Aos hospitais e outras instituições de saúde, cabe oferecer apoio psicológico e criar condições para que os profissionais consigam lidar com esse sofrimento intenso.

Em um artigo publicado na semana passada no Journal of the American Medical Association (JAMA), a médica Kristine Olson, da Yale School of Medicine, e colegas explicam como as instituições podem estimular nos profissionais o chamado crescimento pós-traumático.

Ele é definido como uma mudança psicológica positiva que pode ocorrer depois de uma batalha em circunstâncias de vida altamente desafiadoras. O crescimento pós-traumático envolve cinco domínios:

* Desenvolvimento de relacionamentos mais profundos

* Abertura para novas possibilidades

* Maior sensação de força

* Sentido de espiritualidade

* Autoconfiança e reconhecimento do que é importante

O sofrimento intenso pode funcionar como uma chamada, um forte estímulo para que a pessoa reorganize as prioridades de sua vida.

No artigo, os pesquisadores apontam passos que as organizações de saúde devem seguir para desenvolver o crescimento pós-traumático dos profissionais que enfrentaram a pandemia:

1) Reserve um tempo para avaliar como o indivíduo e a organização foram afetados pela pandemia e o que pode ser aprendido com a experiência. Envolva uma equipe de líderes dedicada e transparente e os profissionais de saúde para imaginar um "novo normal".

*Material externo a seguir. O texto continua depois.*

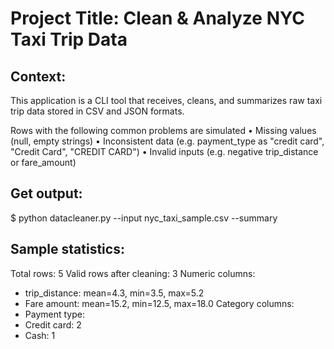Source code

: # Project Title: Clean & Analyze NYC Taxi Trip Data

## Context:
This application is a CLI tool that receives, cleans, and summarizes raw taxi trip data stored in CSV and JSON formats.

Rows with the following common problems are simulated
• Missing values (null, empty strings)
• Inconsistent data (e.g. payment_type as "credit card", "Credit Card", "CREDIT CARD")
• Invalid inputs (e.g. negative trip_distance or fare_amount)

## Get output:
$ python datacleaner.py --input nyc_taxi_sample.csv --summary

## Sample statistics:
Total rows: 5
Valid rows after cleaning: 3
Numeric columns:
- trip_distance: mean=4.3, min=3.5, max=5.2
- Fare amount: mean=15.2, min=12.5, max=18.0
Category columns:
- Payment type:
- Credit card: 2
- Cash: 1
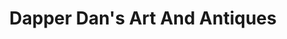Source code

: ---
title: "Dapper Dan's Art And Antiques"
url: /farmville/dapper-dans-art-and-antiques/
shop: Antiquitäten
---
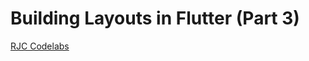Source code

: # Building Layouts in Flutter (Part 3)

[RJC Codelabs](https://romanjustcodes.web.app/#/workshops "RJC Codelabs")
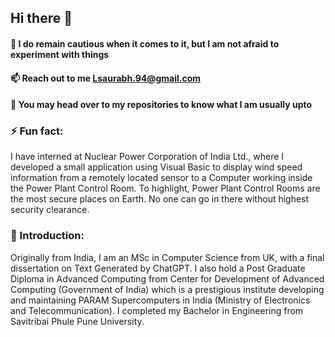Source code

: ## Hi there 👋

#### 🌱  I do remain cautious when it comes to it, but I am not afraid to experiment with things
#### 📫  Reach out to me Lsaurabh.94@gmail.com
#### 💬  You may head over to my repositories to know what I am usually upto

### ⚡ Fun fact: 
I have interned at Nuclear Power Corporation of India Ltd., where I developed a small application using Visual Basic to display wind speed information from a remotely located sensor to a Computer working inside the Power Plant Control Room. To highlight, Power Plant Control Rooms are the most secure places on Earth. No one can go in there without highest security clearance.

### 💬 Introduction:
Originally from India, I am an MSc in Computer Science from UK, with a final dissertation on Text Generated by ChatGPT. I also hold a Post Graduate Diploma in Advanced Computing from Center for Development of Advanced Computing (Government of India) which is a prestigious institute developing and maintaining PARAM Supercomputers in India (Ministry of Electronics and Telecommunication). I completed my Bachelor in Engineering from Savitribai Phule Pune University. 




<!--
**saurabhLandge/saurabhLandge** is a ✨ _special_ ✨ repository because its `README.md` (this file) appears on your GitHub profile.

Here are some ideas to get you started:

- 🔭 I’m currently working on ...
- 🌱 I’m currently learning ...
- 👯 I’m looking to collaborate on ...
- 🤔 I’m looking for help with ...
- 💬 Ask me about ...
- 📫 How to reach me: ...
- 😄 Pronouns: ...
- ⚡ Fun fact: ...
-->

2) Identifique modelos (indivíduos ou organizações) que cresceram durante a adversidade. Ao superar condições de extremas (como as da pandemia), como puderam emergir mais fortes, inspirados e resilientes?

3) Aprenda a ver a situação atual como um trauma com consequências, mas também como uma oportunidade de "reinventar" ou melhorar as condições de trabalho.

4) Pergunte como a pandemia pode servir como um catalisador ou trampolim para o crescimento e a mudança. A criatividade é um importante motor de crescimento.

5) Quais novas ideias, atitudes, procedimentos e estruturas os indivíduos e as organizações podem gerar como resultado de suas experiências durante a pandemia?

6) Avalie como essa experiência pode ter servido para conectar o indivíduo ou organização à sociedade.

7) Ao lidar com o sentimento de perda e luto da pandemia e de outros tempos de crise, é possível observar o que está faltando. Os líderes estão cuidando suficientemente das pessoas? Existem motivos para ser otimista?

"Não é o trauma que causa o crescimento, mas como os indivíduos e as organizações o interpretam e respondem a ele. Compartilhar as lições aprendidas pode resultar na percepção de que colegas e organizações semelhantes podem contar uns com os outros para superar obstáculos", escrevem os autores.

"O crescimento pós-traumático não minimiza a seriedade e a gravidade do que aconteceu, mas pode emergir da adversidade após o importante processo de luto", afirmam.

Pensar duas vezes

Evitar a esgotamento físico e mental dos profissionais de saúde não é responsabilidade apenas de seus empregadores. Quem tem um pingo de inteligência e alguma empatia é capaz de contribuir hoje mesmo para evitar a exaustão das equipes.

Basta pensar duas vezes antes de agendar encontros e abrir espaço para descuidos. Se não for por inteligência e empatia, que seja por egoísmo. Sossegue em casa para poupar os profissionais de saúde que podem salvar sua pele, caso precise deles.